When and why is the sort flag of a DataFrame grouping ignored in pd.GroupBy.apply()
? The problem is best understood with an example. In the following 4 equivalent solutions to a dummy problem, approaches 1 and 4 observe the sort flag, while approaches 2 and 3 ignore it for some reason.
import pandas as pd
import numpy as np
#################################################
# Construct input data:
cats = list("bcabca")
vals = np.arange(0,10*len(cats),10)
df = pd.DataFrame({"i": cats, "ii": vals})
# df:
# i ii
# 0 b 0
# 1 c 10
# 2 a 20
# 3 b 30
# 4 c 40
# 5 a 50
# Groupby with sort=True
g = df.groupby("i", sort=True)
#################################################
# 1) This correctly returns a sorted series
ret1 = g.apply(lambda df: df["ii"]+1)
# ret1:
# i
# a 2 21
# 5 51
# b 0 1
# 3 31
# c 1 11
# 4 41
#################################################
# 2) This ignores the sort flag
ret2 = g.apply(lambda df: df[["ii"]]+1)
# ret2:
# ii
# 0 1
# 1 11
# 2 21
# 3 31
# 4 41
# 5 51
#################################################
# 3) This also ignores the sort flag.
----
- _What is expected_
Reproduce the pandas groupby question word for word, starting at "When and why" and ending at "vals = np.arange(0,10*len(cats),10)". The listing is not needed for anything here.

- _Raw data_
----
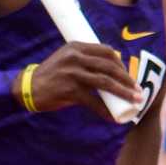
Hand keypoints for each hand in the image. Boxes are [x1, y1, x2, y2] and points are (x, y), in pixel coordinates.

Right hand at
----
- _Result of the exercise_
When and why is the sort flag of a DataFrame grouping ignored in pd.GroupBy.apply()
? The problem is best understood with an example. In the following 4 equivalent solutions to a dummy problem, approaches 1 and 4 observe the sort flag, while approaches 2 and 3 ignore it for some reason.
import pandas as pd
import numpy as np
#################################################
# Construct input data:
cats = list("bcabca")
vals = np.arange(0,10*len(cats),10)